ESP8266をWifiモデムとして使う

照度センサー付きアナログ電波時計


前回、AT-FirmwareのSNTP機能を利用したアナログ 時計を紹介しました。
まだ、D12とD13のピンが余っています。
そこで、D13ピンに照度センサーを付けて、暗くなったらTFTを消すようにしてみました。
照度センサーはアナログデバイスなので、コンパレータでディジタル値に変換しています。
使用したコンパレータはLM393です。
5Vを100:470に分圧し、4.1Vを基準電圧としています。
これでD13の値だけで明暗が判断できるようになります。


さらにD12ピンには、こちらで紹介しているピン ポンチャイムを付けて時刻合わせの時にチャイムを鳴らしています。
スケッチは以下の通りで、前回から大幅に変更しました。
CHIMEの値が0の時はピンポンチャイムが無効に、LM393の値が0の時は照度センサーが無効になります。
/*
 * Analog Radio Clock with AT Command
 * 
 * ESP8266----------ATmega
 * TX     ----------RX(D10)
 * RX     ----------TX(D11)

データ行一覧:
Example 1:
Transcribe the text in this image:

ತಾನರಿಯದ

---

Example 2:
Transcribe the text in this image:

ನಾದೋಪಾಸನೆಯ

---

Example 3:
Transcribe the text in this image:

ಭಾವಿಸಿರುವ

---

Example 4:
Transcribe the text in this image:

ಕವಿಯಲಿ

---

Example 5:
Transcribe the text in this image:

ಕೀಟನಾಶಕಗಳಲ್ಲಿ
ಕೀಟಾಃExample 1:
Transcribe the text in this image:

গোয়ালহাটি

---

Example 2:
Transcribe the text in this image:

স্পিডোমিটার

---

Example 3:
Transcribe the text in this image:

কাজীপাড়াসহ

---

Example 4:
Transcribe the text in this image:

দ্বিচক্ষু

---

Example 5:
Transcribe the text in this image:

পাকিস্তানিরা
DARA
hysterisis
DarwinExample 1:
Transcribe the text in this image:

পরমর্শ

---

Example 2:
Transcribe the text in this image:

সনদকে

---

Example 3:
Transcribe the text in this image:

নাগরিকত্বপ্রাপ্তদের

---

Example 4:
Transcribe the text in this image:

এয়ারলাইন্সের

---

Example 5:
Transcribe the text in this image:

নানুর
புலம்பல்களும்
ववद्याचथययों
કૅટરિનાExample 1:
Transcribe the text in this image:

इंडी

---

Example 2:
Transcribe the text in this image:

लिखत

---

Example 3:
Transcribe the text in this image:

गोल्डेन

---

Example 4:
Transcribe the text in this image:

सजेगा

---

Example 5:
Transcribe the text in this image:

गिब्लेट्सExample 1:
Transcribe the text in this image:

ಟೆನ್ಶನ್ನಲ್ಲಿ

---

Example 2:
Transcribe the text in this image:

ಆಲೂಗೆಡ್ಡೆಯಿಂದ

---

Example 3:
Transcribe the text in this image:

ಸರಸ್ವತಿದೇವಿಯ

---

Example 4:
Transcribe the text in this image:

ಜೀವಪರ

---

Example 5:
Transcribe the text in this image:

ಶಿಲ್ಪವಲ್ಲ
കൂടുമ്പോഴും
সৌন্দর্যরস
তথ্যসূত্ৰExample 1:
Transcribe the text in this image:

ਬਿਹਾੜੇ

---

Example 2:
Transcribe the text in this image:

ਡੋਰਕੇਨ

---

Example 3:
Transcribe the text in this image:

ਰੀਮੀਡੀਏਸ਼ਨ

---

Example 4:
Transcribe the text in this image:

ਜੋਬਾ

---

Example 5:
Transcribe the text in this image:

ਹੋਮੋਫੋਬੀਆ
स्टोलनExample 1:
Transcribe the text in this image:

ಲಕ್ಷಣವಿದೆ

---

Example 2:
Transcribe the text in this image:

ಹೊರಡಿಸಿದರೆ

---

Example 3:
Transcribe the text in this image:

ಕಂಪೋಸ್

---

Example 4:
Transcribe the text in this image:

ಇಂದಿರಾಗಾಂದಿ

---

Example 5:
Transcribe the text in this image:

指示 A:
読解文について、次の問いに答えてください。
(i) 使用したコンパレータは何か。
(ii) 基準電圧は何Vか。
(iii) D12ピンに付けたものは何か。
指示 B: 読解文のうち、「照度センサー付きアナログ電波時計」から始まり「にチャイムを鳴らしています。」で終わる部分を、「照度センサー」を「光センサー」に置き換えて更新せよ。

解答例 A:
(i) LM393
(ii) 4.1V
(iii) ピンポンチャイム

解答例 B:
光センサー付きアナログ電波時計


前回、AT-FirmwareのSNTP機能を利用したアナログ 時計を紹介しました。
まだ、D12とD13のピンが余っています。
そこで、D13ピンに光センサーを付けて、暗くなったらTFTを消すようにしてみました。
光センサーはアナログデバイスなので、コンパレータでディジタル値に変換しています。
使用したコンパレータはLM393です。
5Vを100:470に分圧し、4.1Vを基準電圧としています。
これでD13の値だけで明暗が判断できるようになります。


さらにD12ピンには、こちらで紹介しているピン ポンチャイムを付けて時刻合わせの時にチャイムを鳴らしています。